▸ TASK TO CARRY OUT
Could you put the lines running from the start of the records through the line with "Batman, El Joker y Catwoman, quienes transitan" into a JSON list of strings, one string per line, leaving out blank lines? Include only those lines.

Stored data entries:

== Segment start ==

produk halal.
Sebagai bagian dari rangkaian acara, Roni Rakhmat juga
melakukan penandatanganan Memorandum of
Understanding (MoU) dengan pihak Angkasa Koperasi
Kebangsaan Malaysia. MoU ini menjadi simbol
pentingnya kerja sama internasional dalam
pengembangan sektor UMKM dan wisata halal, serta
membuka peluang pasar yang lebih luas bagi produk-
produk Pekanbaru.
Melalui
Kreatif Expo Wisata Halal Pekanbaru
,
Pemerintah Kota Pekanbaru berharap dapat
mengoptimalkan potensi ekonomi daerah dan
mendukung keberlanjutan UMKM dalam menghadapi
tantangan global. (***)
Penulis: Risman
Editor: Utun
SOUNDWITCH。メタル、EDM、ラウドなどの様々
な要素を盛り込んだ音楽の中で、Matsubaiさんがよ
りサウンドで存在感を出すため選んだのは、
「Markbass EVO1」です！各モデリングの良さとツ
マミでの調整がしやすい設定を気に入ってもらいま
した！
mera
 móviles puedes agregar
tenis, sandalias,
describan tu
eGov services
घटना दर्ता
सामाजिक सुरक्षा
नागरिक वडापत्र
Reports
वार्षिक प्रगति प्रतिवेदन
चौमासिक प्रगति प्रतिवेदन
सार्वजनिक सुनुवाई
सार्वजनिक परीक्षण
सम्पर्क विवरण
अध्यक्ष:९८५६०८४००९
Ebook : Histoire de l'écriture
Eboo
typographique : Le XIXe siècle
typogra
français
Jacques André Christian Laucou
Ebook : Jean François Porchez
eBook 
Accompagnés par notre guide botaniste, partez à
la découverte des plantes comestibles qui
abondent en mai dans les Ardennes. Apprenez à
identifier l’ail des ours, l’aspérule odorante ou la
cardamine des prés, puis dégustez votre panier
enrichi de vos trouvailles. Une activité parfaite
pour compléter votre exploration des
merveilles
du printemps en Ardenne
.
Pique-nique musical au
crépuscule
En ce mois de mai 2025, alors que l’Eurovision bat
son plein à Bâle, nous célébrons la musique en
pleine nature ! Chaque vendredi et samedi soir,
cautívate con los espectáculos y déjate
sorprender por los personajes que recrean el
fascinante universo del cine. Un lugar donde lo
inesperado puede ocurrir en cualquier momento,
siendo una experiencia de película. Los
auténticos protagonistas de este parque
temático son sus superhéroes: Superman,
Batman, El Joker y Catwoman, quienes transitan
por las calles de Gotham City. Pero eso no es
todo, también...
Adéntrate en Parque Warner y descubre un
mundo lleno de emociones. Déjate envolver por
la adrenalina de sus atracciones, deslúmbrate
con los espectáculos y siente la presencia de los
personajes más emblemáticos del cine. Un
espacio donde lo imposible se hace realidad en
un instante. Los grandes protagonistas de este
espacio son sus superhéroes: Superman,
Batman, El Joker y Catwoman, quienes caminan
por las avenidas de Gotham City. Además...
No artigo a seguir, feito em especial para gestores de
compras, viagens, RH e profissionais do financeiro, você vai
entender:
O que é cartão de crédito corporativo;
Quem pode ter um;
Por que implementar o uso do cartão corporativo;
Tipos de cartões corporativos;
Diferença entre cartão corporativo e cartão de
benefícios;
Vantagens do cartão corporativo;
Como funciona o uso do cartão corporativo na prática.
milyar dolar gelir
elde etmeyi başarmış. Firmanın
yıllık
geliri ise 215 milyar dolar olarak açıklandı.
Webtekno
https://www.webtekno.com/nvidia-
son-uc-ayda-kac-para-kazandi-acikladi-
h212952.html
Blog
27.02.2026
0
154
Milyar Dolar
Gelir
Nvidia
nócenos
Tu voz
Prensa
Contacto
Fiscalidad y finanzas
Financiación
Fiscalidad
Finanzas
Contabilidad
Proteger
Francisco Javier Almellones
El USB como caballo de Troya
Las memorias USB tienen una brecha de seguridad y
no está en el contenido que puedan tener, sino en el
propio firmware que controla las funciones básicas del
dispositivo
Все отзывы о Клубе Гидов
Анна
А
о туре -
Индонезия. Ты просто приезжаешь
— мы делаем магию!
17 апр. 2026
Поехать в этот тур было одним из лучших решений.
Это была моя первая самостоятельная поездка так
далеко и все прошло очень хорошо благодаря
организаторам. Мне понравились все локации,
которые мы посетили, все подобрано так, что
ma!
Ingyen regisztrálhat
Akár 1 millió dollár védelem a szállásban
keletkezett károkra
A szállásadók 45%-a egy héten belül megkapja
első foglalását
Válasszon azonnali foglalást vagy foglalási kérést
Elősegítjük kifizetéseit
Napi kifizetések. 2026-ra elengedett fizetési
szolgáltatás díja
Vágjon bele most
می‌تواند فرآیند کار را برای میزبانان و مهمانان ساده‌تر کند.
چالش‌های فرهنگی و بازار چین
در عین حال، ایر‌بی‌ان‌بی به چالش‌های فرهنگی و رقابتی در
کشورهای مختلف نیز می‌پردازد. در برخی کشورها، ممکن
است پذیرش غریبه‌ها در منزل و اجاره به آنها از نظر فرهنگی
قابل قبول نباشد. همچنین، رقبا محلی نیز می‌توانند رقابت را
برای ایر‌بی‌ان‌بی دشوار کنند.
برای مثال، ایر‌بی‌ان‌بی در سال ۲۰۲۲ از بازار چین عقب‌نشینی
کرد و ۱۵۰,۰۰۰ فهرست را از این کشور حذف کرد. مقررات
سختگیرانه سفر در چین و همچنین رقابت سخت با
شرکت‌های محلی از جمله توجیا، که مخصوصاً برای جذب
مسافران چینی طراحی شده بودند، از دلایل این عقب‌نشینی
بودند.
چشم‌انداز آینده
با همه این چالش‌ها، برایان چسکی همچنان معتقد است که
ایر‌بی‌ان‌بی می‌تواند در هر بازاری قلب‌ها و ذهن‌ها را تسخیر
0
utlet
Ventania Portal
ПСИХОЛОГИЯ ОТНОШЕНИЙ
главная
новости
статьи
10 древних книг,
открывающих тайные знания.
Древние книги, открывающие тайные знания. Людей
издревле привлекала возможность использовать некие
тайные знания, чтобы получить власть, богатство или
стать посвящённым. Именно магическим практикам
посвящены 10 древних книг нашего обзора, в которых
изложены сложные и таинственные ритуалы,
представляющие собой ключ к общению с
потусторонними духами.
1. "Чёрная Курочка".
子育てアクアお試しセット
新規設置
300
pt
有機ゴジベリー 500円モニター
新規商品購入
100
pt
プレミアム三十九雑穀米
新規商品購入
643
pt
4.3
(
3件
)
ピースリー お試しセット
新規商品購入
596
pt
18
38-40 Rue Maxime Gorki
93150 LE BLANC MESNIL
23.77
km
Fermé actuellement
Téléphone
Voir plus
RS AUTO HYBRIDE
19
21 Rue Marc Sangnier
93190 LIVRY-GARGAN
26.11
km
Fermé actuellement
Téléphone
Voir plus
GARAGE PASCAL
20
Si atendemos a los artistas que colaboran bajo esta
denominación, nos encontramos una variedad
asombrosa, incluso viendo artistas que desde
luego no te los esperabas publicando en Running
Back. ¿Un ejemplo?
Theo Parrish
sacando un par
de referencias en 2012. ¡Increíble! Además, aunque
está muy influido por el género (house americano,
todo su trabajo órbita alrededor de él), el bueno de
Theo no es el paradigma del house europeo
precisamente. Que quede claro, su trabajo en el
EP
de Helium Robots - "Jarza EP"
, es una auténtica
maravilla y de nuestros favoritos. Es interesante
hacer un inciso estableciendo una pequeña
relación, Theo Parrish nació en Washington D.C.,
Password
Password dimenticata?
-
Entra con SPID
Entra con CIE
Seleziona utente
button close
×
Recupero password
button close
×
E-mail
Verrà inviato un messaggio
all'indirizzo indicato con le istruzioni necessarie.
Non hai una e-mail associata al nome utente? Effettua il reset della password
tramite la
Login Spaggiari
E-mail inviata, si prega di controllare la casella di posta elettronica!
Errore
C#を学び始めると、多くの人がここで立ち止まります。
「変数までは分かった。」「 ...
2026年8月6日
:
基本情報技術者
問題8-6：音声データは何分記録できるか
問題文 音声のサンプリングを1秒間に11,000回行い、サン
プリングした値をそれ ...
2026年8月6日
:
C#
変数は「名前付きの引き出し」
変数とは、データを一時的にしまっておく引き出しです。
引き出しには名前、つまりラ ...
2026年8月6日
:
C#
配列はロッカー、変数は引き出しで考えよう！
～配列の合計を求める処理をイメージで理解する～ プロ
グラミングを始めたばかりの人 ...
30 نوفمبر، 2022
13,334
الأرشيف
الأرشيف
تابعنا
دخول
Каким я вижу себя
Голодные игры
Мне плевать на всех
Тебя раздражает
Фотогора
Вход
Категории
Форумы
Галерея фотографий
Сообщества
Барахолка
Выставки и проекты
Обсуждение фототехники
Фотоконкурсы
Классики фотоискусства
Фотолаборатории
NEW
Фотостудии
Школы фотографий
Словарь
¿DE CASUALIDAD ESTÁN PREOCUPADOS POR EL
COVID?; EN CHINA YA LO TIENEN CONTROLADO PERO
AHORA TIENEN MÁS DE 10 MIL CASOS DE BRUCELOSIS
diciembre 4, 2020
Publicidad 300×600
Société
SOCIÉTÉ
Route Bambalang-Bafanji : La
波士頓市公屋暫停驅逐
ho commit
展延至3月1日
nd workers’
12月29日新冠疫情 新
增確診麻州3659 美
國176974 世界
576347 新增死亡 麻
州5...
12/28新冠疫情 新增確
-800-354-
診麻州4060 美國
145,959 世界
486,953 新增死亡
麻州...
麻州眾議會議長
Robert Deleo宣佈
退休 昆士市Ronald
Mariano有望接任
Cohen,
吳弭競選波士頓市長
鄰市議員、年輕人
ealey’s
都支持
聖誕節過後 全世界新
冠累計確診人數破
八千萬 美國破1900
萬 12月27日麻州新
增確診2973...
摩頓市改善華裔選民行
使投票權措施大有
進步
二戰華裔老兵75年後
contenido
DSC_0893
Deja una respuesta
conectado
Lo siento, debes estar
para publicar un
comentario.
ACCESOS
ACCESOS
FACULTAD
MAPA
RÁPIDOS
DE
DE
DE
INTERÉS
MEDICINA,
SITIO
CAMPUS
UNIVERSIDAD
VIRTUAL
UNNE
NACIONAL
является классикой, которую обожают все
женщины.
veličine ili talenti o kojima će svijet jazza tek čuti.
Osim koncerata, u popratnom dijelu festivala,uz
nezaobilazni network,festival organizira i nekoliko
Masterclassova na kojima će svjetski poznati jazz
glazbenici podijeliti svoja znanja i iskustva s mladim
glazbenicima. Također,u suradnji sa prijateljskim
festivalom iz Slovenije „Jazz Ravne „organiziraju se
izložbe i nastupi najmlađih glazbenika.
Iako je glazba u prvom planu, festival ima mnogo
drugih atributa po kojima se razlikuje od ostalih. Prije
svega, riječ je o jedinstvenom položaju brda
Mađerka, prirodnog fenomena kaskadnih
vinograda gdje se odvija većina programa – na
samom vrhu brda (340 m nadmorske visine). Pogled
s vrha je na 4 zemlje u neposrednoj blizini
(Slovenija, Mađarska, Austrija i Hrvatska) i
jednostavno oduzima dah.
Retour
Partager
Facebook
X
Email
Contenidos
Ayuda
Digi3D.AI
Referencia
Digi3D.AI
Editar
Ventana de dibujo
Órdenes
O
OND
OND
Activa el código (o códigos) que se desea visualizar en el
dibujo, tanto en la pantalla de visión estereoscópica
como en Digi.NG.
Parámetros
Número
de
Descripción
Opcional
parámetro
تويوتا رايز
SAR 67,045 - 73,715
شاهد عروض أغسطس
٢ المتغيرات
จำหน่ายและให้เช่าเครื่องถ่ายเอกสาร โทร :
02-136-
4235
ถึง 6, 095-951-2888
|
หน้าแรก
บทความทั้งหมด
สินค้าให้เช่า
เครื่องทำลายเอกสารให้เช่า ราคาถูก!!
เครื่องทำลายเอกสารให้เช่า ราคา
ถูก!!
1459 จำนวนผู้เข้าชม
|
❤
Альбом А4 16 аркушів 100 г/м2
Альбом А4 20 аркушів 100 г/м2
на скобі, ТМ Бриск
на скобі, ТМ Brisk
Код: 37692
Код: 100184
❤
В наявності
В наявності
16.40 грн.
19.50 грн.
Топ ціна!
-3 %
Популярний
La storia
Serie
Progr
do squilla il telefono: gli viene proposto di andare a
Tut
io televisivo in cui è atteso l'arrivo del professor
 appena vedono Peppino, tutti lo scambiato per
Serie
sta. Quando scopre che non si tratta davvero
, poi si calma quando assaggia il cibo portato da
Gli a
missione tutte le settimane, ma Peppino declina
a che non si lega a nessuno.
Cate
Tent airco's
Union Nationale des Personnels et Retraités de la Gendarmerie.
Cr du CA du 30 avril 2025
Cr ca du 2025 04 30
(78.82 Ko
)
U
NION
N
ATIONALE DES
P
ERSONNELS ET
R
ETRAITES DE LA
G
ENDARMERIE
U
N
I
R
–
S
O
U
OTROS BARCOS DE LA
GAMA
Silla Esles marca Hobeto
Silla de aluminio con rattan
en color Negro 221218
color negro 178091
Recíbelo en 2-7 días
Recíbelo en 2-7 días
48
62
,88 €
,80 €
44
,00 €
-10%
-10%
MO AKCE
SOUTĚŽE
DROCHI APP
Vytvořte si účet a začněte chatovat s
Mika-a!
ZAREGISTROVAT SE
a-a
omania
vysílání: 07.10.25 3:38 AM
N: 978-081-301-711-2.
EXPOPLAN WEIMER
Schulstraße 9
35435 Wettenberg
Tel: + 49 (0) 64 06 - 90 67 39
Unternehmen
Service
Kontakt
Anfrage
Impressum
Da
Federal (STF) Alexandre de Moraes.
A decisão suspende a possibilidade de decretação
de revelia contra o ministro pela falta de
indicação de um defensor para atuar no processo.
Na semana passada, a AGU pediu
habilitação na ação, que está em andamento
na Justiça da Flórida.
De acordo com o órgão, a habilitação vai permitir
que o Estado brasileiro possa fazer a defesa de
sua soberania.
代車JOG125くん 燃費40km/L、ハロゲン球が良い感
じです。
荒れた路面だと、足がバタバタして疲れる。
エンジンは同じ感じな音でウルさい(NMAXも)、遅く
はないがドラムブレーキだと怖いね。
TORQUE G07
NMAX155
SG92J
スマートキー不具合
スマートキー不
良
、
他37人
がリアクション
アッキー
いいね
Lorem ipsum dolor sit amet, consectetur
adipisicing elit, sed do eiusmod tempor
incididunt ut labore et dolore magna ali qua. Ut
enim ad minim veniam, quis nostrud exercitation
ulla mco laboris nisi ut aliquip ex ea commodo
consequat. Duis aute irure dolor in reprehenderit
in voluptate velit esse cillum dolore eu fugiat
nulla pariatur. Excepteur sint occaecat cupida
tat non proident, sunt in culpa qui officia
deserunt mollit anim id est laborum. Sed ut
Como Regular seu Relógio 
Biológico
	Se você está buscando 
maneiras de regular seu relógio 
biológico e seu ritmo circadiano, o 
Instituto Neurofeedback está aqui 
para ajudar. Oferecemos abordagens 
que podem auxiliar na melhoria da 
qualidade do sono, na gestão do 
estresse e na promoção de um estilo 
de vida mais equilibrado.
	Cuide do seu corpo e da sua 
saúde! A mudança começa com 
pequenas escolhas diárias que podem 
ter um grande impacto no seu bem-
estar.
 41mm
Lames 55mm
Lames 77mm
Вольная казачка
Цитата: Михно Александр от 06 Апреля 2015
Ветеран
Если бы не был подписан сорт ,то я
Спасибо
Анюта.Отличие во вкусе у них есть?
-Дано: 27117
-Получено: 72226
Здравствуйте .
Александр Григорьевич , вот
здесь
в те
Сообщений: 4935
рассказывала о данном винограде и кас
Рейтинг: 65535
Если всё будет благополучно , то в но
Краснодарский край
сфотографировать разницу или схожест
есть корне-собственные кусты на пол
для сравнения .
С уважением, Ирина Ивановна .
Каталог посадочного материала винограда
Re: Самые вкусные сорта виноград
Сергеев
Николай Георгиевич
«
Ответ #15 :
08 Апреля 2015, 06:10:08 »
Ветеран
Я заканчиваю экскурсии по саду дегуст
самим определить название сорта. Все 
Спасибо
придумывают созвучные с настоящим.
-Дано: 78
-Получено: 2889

== Segment end ==

▸ SOLUTION TO THIS TASK
[
  "produk halal.",
  "Sebagai bagian dari rangkaian acara, Roni Rakhmat juga",
  "melakukan penandatanganan Memorandum of",
  "Understanding (MoU) dengan pihak Angkasa Koperasi",
  "Kebangsaan Malaysia. MoU ini menjadi simbol",
  "pentingnya kerja sama internasional dalam",
  "pengembangan sektor UMKM dan wisata halal, serta",
  "membuka peluang pasar yang lebih luas bagi produk-",
  "produk Pekanbaru.",
  "Melalui",
  "Kreatif Expo Wisata Halal Pekanbaru",
  ",",
  "Pemerintah Kota Pekanbaru berharap dapat",
  "mengoptimalkan potensi ekonomi daerah dan",
  "mendukung keberlanjutan UMKM dalam menghadapi",
  "tantangan global. (***)",
  "Penulis: Risman",
  "Editor: Utun",
  "SOUNDWITCH。メタル、EDM、ラウドなどの様々",
  "な要素を盛り込んだ音楽の中で、Matsubaiさんがよ",
  "りサウンドで存在感を出すため選んだのは、",
  "「Markbass EVO1」です！各モデリングの良さとツ",
  "マミでの調整がしやすい設定を気に入ってもらいま",
  "した！",
  "mera",
  " móviles puedes agregar",
  "tenis, sandalias,",
  "describan tu",
  "eGov services",
  "घटना दर्ता",
  "सामाजिक सुरक्षा",
  "नागरिक वडापत्र",
  "Reports",
  "वार्षिक प्रगति प्रतिवेदन",
  "चौमासिक प्रगति प्रतिवेदन",
  "सार्वजनिक सुनुवाई",
  "सार्वजनिक परीक्षण",
  "सम्पर्क विवरण",
  "अध्यक्ष:९८५६०८४००९",
  "Ebook : Histoire de l'écriture",
  "Eboo",
  "typographique : Le XIXe siècle",
  "typogra",
  "français",
  "Jacques André Christian Laucou",
  "Ebook : Jean François Porchez",
  "eBook ",
  "Accompagnés par notre guide botaniste, partez à",
  "la découverte des plantes comestibles qui",
  "abondent en mai dans les Ardennes. Apprenez à",
  "identifier l’ail des ours, l’aspérule odorante ou la",
  "cardamine des prés, puis dégustez votre panier",
  "enrichi de vos trouvailles. Une activité parfaite",
  "pour compléter votre exploration des",
  "merveilles",
  "du printemps en Ardenne",
  ".",
  "Pique-nique musical au",
  "crépuscule",
  "En ce mois de mai 2025, alors que l’Eurovision bat",
  "son plein à Bâle, nous célébrons la musique en",
  "pleine nature ! Chaque vendredi et samedi soir,",
  "cautívate con los espectáculos y déjate",
  "sorprender por los personajes que recrean el",
  "fascinante universo del cine. Un lugar donde lo",
  "inesperado puede ocurrir en cualquier momento,",
  "siendo una experiencia de película. Los",
  "auténticos protagonistas de este parque",
  "temático son sus superhéroes: Superman,",
  "Batman, El Joker y Catwoman, quienes transitan"
]